DIRECTIVE: Identify every line in the records below that contains the word "board", and reproduce each one.

ENTRIES SUPPLIED:
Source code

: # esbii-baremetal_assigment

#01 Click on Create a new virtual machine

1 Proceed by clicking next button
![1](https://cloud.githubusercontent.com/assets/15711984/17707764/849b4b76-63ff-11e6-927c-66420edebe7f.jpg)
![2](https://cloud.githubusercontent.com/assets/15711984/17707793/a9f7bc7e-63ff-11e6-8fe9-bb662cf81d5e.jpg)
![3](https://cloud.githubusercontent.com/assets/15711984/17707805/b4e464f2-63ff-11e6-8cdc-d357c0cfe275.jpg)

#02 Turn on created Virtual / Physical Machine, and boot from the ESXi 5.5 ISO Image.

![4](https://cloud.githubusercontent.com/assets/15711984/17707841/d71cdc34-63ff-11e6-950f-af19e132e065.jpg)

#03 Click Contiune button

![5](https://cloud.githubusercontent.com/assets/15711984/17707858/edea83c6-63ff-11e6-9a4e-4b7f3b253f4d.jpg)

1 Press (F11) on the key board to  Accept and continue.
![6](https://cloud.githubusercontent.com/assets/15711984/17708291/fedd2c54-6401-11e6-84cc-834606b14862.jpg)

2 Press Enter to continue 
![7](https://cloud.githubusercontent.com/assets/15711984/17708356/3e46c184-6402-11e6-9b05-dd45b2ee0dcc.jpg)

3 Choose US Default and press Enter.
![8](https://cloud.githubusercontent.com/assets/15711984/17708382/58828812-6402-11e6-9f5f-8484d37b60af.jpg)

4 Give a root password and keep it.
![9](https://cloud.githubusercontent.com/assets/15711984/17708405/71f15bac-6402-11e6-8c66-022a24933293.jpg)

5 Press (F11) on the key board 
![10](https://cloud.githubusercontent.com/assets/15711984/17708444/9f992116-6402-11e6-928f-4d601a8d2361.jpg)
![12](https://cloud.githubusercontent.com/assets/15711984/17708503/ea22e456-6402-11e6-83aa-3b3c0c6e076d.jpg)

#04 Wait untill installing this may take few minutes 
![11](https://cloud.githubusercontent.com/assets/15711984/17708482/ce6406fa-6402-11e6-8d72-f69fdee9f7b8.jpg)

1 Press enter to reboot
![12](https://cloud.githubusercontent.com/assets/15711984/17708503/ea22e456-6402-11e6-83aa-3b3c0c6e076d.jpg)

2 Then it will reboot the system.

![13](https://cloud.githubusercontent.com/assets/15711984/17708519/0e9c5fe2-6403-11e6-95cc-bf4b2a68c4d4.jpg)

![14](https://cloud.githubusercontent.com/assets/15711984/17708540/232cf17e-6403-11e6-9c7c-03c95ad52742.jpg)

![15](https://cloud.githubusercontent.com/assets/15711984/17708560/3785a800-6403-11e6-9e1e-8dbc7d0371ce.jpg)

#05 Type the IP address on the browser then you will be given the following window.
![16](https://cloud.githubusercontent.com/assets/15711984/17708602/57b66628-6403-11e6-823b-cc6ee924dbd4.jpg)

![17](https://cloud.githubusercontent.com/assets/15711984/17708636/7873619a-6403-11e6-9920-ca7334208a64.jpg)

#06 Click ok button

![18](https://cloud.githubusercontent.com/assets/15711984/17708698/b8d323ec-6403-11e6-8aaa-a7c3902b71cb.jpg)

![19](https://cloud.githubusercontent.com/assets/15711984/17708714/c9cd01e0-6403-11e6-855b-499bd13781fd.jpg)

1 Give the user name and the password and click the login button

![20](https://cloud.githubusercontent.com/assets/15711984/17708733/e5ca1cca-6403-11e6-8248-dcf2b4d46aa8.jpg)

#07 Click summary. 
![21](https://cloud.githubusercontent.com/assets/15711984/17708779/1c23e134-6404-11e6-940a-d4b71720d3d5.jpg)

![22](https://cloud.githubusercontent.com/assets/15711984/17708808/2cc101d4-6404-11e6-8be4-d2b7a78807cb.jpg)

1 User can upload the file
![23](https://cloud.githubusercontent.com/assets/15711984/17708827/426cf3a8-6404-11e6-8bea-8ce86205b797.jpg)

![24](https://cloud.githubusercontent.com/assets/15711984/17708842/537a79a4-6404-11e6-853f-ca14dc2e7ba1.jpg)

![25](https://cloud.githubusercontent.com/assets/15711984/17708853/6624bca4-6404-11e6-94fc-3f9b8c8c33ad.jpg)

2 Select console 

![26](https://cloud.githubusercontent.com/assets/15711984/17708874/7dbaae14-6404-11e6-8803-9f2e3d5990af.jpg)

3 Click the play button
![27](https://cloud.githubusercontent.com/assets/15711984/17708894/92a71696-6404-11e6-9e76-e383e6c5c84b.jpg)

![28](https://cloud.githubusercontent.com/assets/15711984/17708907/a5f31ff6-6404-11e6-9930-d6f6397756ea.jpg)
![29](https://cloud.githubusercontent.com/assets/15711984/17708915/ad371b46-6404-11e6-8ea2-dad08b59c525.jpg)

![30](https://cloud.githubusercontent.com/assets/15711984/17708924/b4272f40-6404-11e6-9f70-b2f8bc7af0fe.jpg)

FINISHED TASK:
1 Press (F11) on the key board to  Accept and continue.
5 Press (F11) on the key board 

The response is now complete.